**ABOUT THIS EXERCISE**. Determine how many lines in the entries below contain "root", and output that number alone.

**Collection entries**.
++++++++++++++++++++
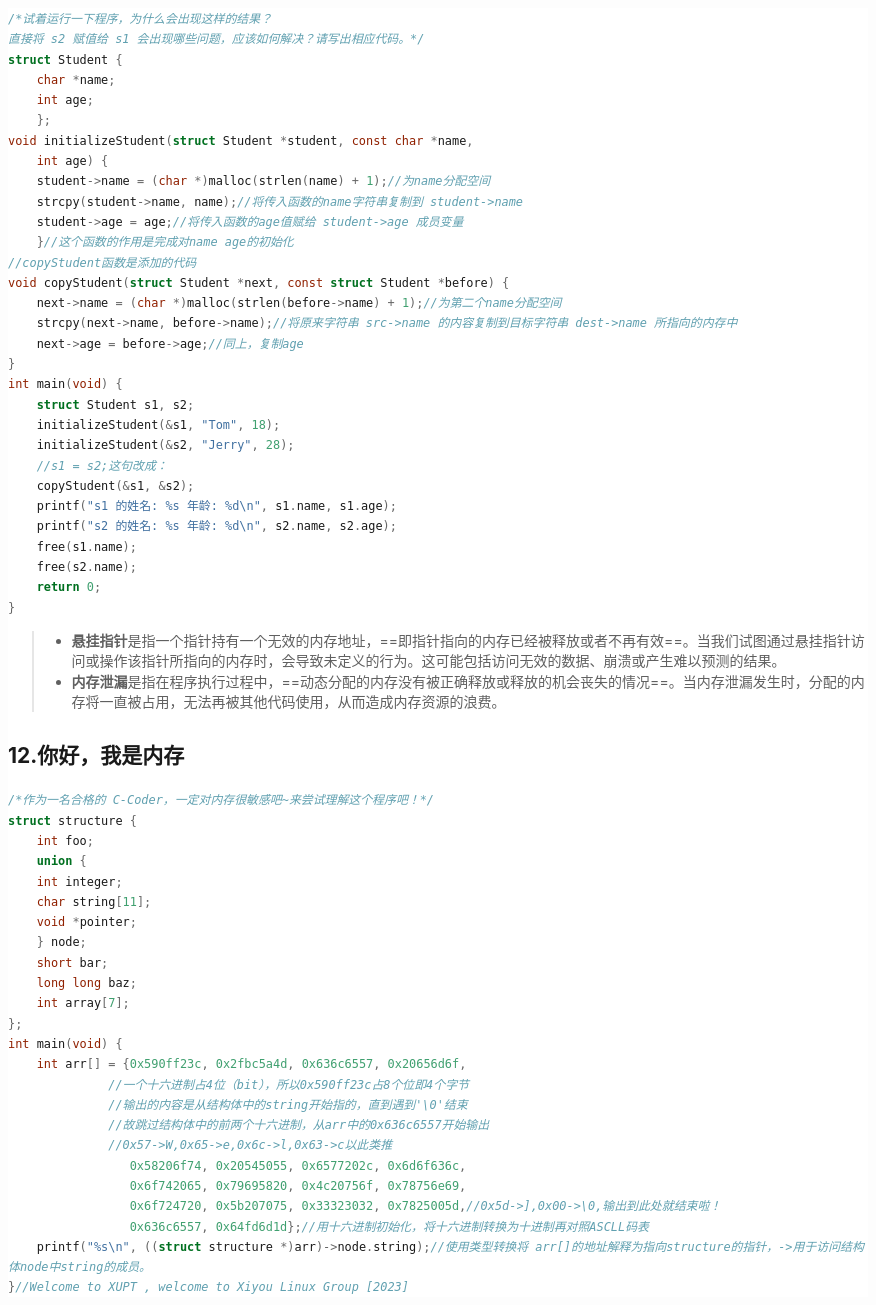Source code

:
 ```c
/*试着运行一下程序，为什么会出现这样的结果？
直接将 s2 赋值给 s1 会出现哪些问题，应该如何解决？请写出相应代码。*/
struct Student {
	char *name;
	int age;
	};
void initializeStudent(struct Student *student, const char *name,
	int age) {
	student->name = (char *)malloc(strlen(name) + 1);//为name分配空间
	strcpy(student->name, name);//将传入函数的name字符串复制到 student->name 
	student->age = age;//将传入函数的age值赋给 student->age 成员变量
	}//这个函数的作用是完成对name age的初始化
//copyStudent函数是添加的代码
void copyStudent(struct Student *next, const struct Student *before) {
    next->name = (char *)malloc(strlen(before->name) + 1);//为第二个name分配空间
    strcpy(next->name, before->name);//将原来字符串 src->name 的内容复制到目标字符串 dest->name 所指向的内存中
    next->age = before->age;//同上，复制age
}
int main(void) {
	struct Student s1, s2;
	initializeStudent(&s1, "Tom", 18);
	initializeStudent(&s2, "Jerry", 28);
	//s1 = s2;这句改成：
	copyStudent(&s1, &s2);
	printf("s1 的姓名: %s 年龄: %d\n", s1.name, s1.age);
	printf("s2 的姓名: %s 年龄: %d\n", s2.name, s2.age);
	free(s1.name);
	free(s2.name);
	return 0;
}
```
>* **悬挂指针**是指一个指针持有一个无效的内存地址，==即指针指向的内存已经被释放或者不再有效==。当我们试图通过悬挂指针访问或操作该指针所指向的内存时，会导致未定义的行为。这可能包括访问无效的数据、崩溃或产生难以预测的结果。
>* **内存泄漏**是指在程序执行过程中，==动态分配的内存没有被正确释放或释放的机会丧失的情况==。当内存泄漏发生时，分配的内存将一直被占用，无法再被其他代码使用，从而造成内存资源的浪费。
## 12.你好，我是内存
```c
/*作为一名合格的 C-Coder，一定对内存很敏感吧~来尝试理解这个程序吧！*/
struct structure {
	int foo;
	union {
	int integer;
	char string[11];
	void *pointer;
	} node;
	short bar;
	long long baz;
	int array[7];
};
int main(void) {
	int arr[] = {0x590ff23c, 0x2fbc5a4d, 0x636c6557, 0x20656d6f,
	          //一个十六进制占4位（bit），所以0x590ff23c占8个位即4个字节
	          //输出的内容是从结构体中的string开始指的，直到遇到'\0'结束
	          //故跳过结构体中的前两个十六进制，从arr中的0x636c6557开始输出 
	          //0x57->W,0x65->e,0x6c->l,0x63->c以此类推          
				 0x58206f74, 0x20545055, 0x6577202c, 0x6d6f636c,
				 0x6f742065, 0x79695820, 0x4c20756f, 0x78756e69,
				 0x6f724720, 0x5b207075, 0x33323032, 0x7825005d,//0x5d->],0x00->\0,输出到此处就结束啦！
			   	 0x636c6557, 0x64fd6d1d};//用十六进制初始化，将十六进制转换为十进制再对照ASCLL码表
	printf("%s\n", ((struct structure *)arr)->node.string);//使用类型转换将 arr[]的地址解释为指向structure的指针，->用于访问结构体node中string的成员。
}//Welcome to XUPT , welcome to Xiyou Linux Group [2023]
```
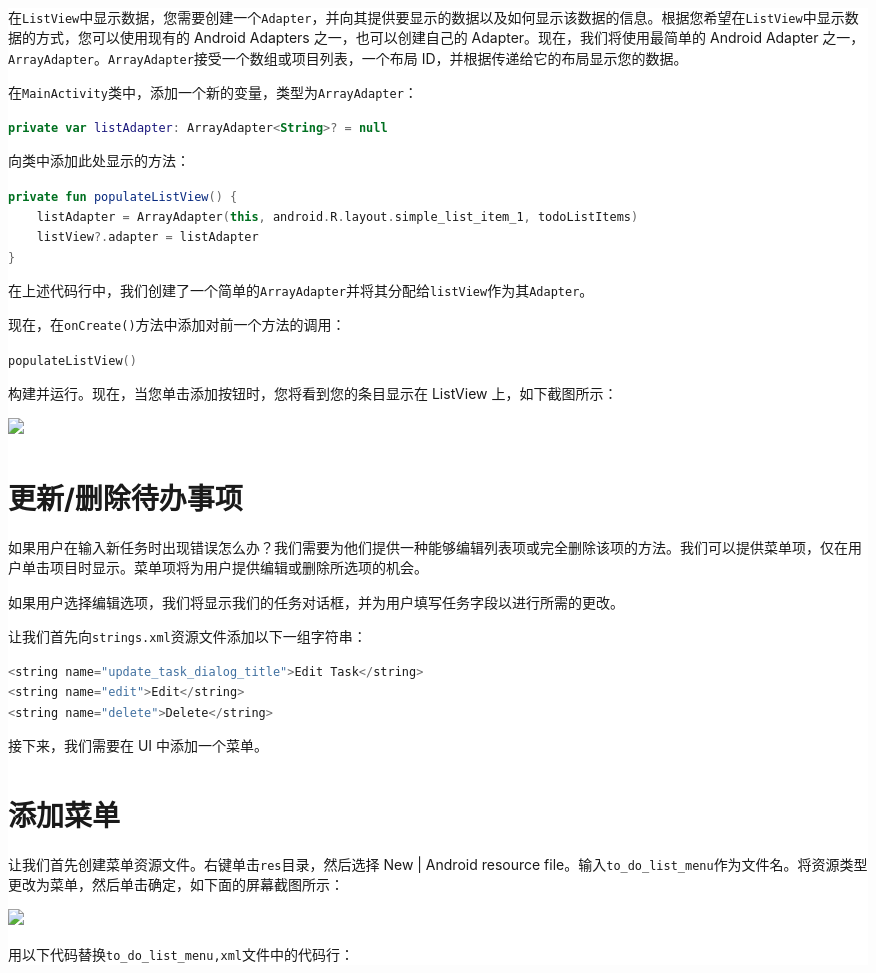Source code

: 在`ListView`中显示数据，您需要创建一个`Adapter`，并向其提供要显示的数据以及如何显示该数据的信息。根据您希望在`ListView`中显示数据的方式，您可以使用现有的 Android Adapters 之一，也可以创建自己的 Adapter。现在，我们将使用最简单的 Android Adapter 之一，`ArrayAdapter`。`ArrayAdapter`接受一个数组或项目列表，一个布局 ID，并根据传递给它的布局显示您的数据。

在`MainActivity`类中，添加一个新的变量，类型为`ArrayAdapter`：

```kt
private var listAdapter: ArrayAdapter<String>? = null

```

向类中添加此处显示的方法：

```kt
private fun populateListView() {
    listAdapter = ArrayAdapter(this, android.R.layout.simple_list_item_1, todoListItems)
    listView?.adapter = listAdapter
}
```

在上述代码行中，我们创建了一个简单的`ArrayAdapter`并将其分配给`listView`作为其`Adapter`。

现在，在`onCreate()`方法中添加对前一个方法的调用：

```kt
populateListView()
```

构建并运行。现在，当您单击添加按钮时，您将看到您的条目显示在 ListView 上，如下截图所示：

![](https://github.com/OpenDocCN/freelearn-android-zh/raw/master/docs/lrn-kt-bd-andr-app/img/b73860ce-65bb-40f3-abc2-89165565c842.png)

# 更新/删除待办事项

如果用户在输入新任务时出现错误怎么办？我们需要为他们提供一种能够编辑列表项或完全删除该项的方法。我们可以提供菜单项，仅在用户单击项目时显示。菜单项将为用户提供编辑或删除所选项的机会。

如果用户选择编辑选项，我们将显示我们的任务对话框，并为用户填写任务字段以进行所需的更改。

让我们首先向`strings.xml`资源文件添加以下一组字符串：

```kt
<string name="update_task_dialog_title">Edit Task</string>
<string name="edit">Edit</string>
<string name="delete">Delete</string>
```

接下来，我们需要在 UI 中添加一个菜单。

# 添加菜单

让我们首先创建菜单资源文件。右键单击`res`目录，然后选择 New | Android resource file。输入`to_do_list_menu`作为文件名。将资源类型更改为菜单，然后单击确定，如下面的屏幕截图所示：

![](https://github.com/OpenDocCN/freelearn-android-zh/raw/master/docs/lrn-kt-bd-andr-app/img/3cb43c69-1053-4cae-b5a2-6808d8d04b79.png)

用以下代码替换`to_do_list_menu,xml`文件中的代码行：
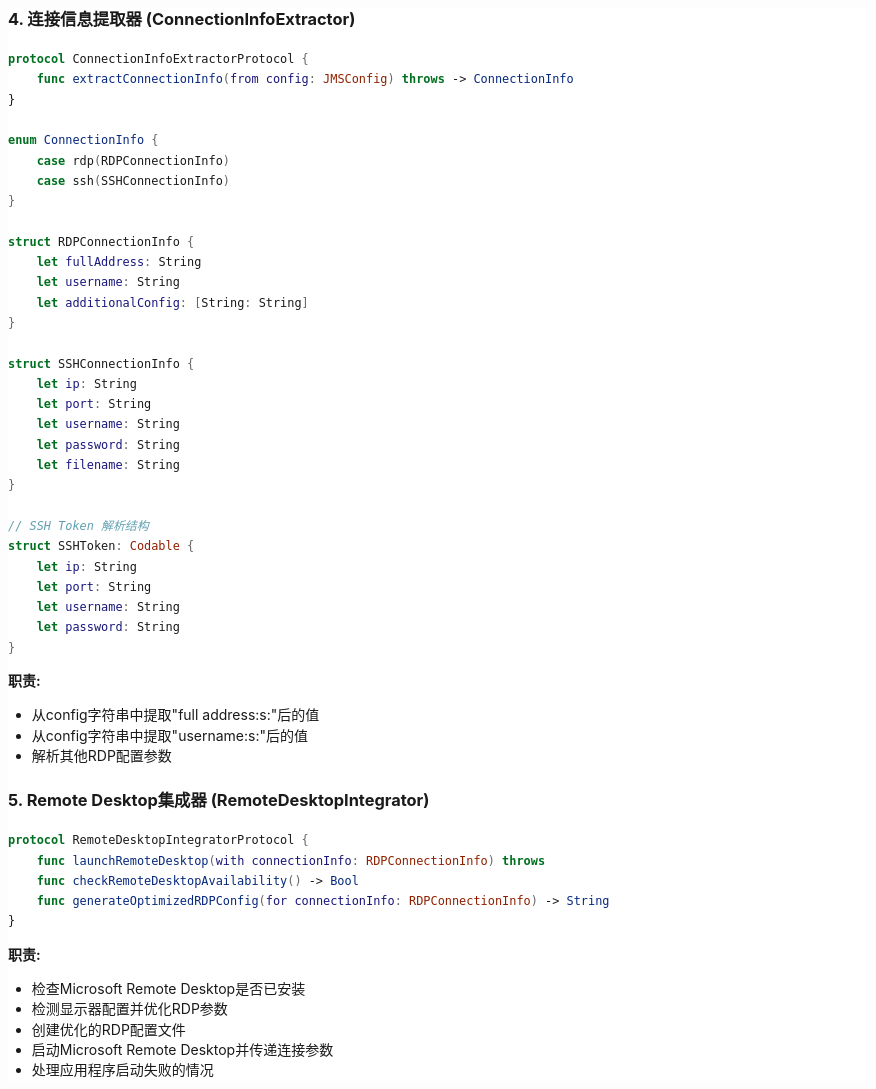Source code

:### 4. 连接信息提取器 (ConnectionInfoExtractor)
```swift
protocol ConnectionInfoExtractorProtocol {
    func extractConnectionInfo(from config: JMSConfig) throws -> ConnectionInfo
}

enum ConnectionInfo {
    case rdp(RDPConnectionInfo)
    case ssh(SSHConnectionInfo)
}

struct RDPConnectionInfo {
    let fullAddress: String
    let username: String
    let additionalConfig: [String: String]
}

struct SSHConnectionInfo {
    let ip: String
    let port: String
    let username: String
    let password: String
    let filename: String
}

// SSH Token 解析结构
struct SSHToken: Codable {
    let ip: String
    let port: String
    let username: String
    let password: String
}
```

**职责:**
- 从config字符串中提取"full address:s:"后的值
- 从config字符串中提取"username:s:"后的值
- 解析其他RDP配置参数

### 5. Remote Desktop集成器 (RemoteDesktopIntegrator)
```swift
protocol RemoteDesktopIntegratorProtocol {
    func launchRemoteDesktop(with connectionInfo: RDPConnectionInfo) throws
    func checkRemoteDesktopAvailability() -> Bool
    func generateOptimizedRDPConfig(for connectionInfo: RDPConnectionInfo) -> String
}
```

**职责:**
- 检查Microsoft Remote Desktop是否已安装
- 检测显示器配置并优化RDP参数
- 创建优化的RDP配置文件
- 启动Microsoft Remote Desktop并传递连接参数
- 处理应用程序启动失败的情况
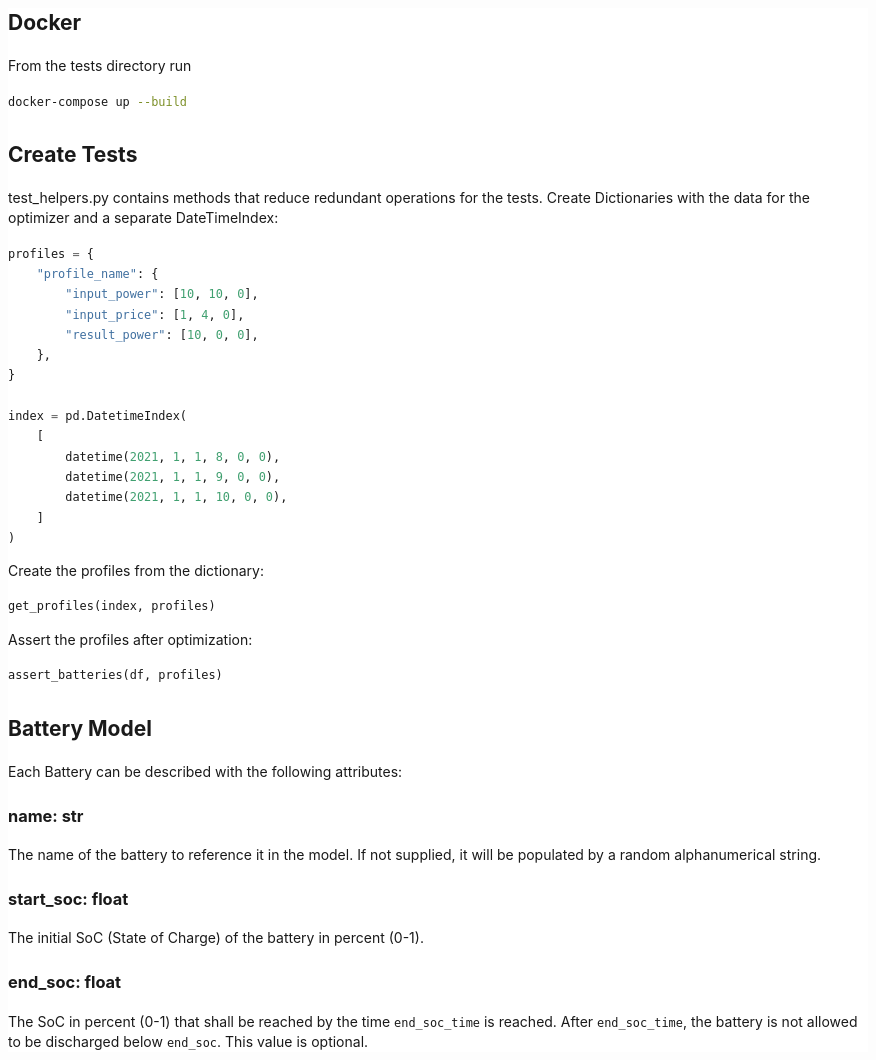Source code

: ## Docker
From the tests directory run

```bash
docker-compose up --build
```

## Create Tests
test_helpers.py contains methods that reduce redundant operations for the tests.
Create Dictionaries with the data for the optimizer and a separate DateTimeIndex:

```python
profiles = {
    "profile_name": {
        "input_power": [10, 10, 0],
        "input_price": [1, 4, 0],
        "result_power": [10, 0, 0],
    },
}

index = pd.DatetimeIndex(
    [
        datetime(2021, 1, 1, 8, 0, 0),
        datetime(2021, 1, 1, 9, 0, 0),
        datetime(2021, 1, 1, 10, 0, 0),
    ]
)
```


Create the profiles from the dictionary:

```python
get_profiles(index, profiles)
```

Assert the profiles after optimization:

```python
assert_batteries(df, profiles)
```

## Battery Model
Each Battery can be described with the following attributes:

### name: str
The name of the battery to reference it in the model. If not supplied, it will be populated by a random alphanumerical string.

### start_soc: float
The initial SoC (State of Charge) of the battery in percent (0-1).

### end_soc: float
The SoC in percent (0-1) that shall be reached by the time `end_soc_time` is reached. After `end_soc_time`, the battery is not allowed to be discharged below `end_soc`. This value is optional.
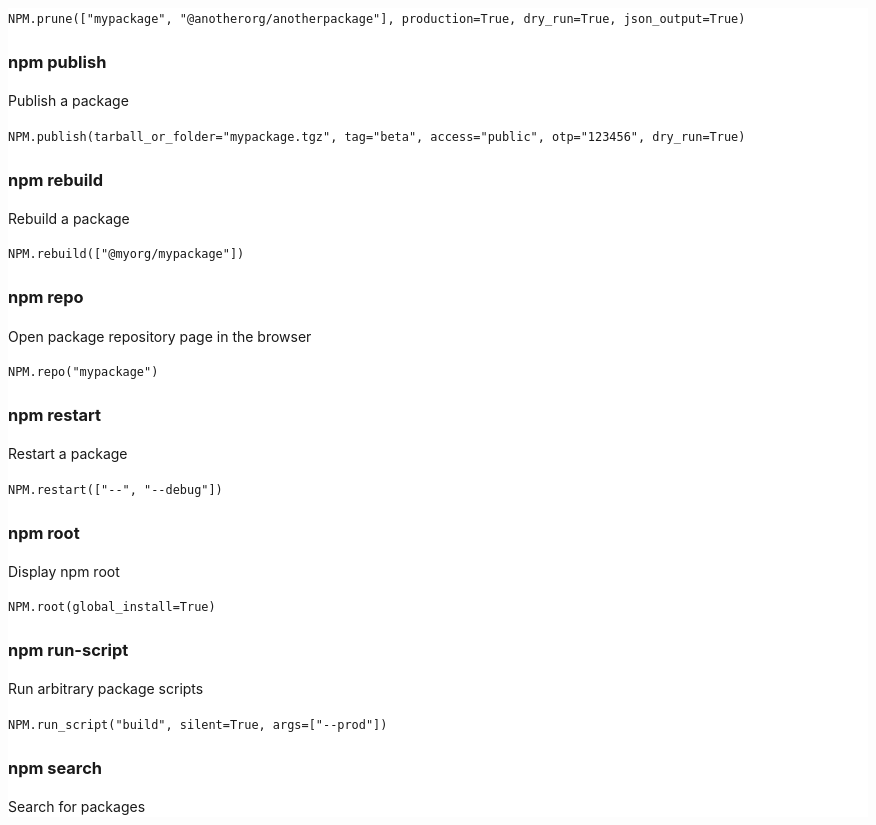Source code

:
 ```
NPM.prune(["mypackage", "@anotherorg/anotherpackage"], production=True, dry_run=True, json_output=True)
```

### npm publish

Publish a package

```
NPM.publish(tarball_or_folder="mypackage.tgz", tag="beta", access="public", otp="123456", dry_run=True)
```

### npm rebuild

Rebuild a package

```
NPM.rebuild(["@myorg/mypackage"])
```

### npm repo

Open package repository page in the browser

```
NPM.repo("mypackage")
```

### npm restart

Restart a package

```
NPM.restart(["--", "--debug"])
```

### npm root

Display npm root

```
NPM.root(global_install=True)
```

### npm run-script

Run arbitrary package scripts

```
NPM.run_script("build", silent=True, args=["--prod"])
```

### npm search

Search for packages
++++++++++++++++++++
**RESPONSE TO THIS TASK**. 3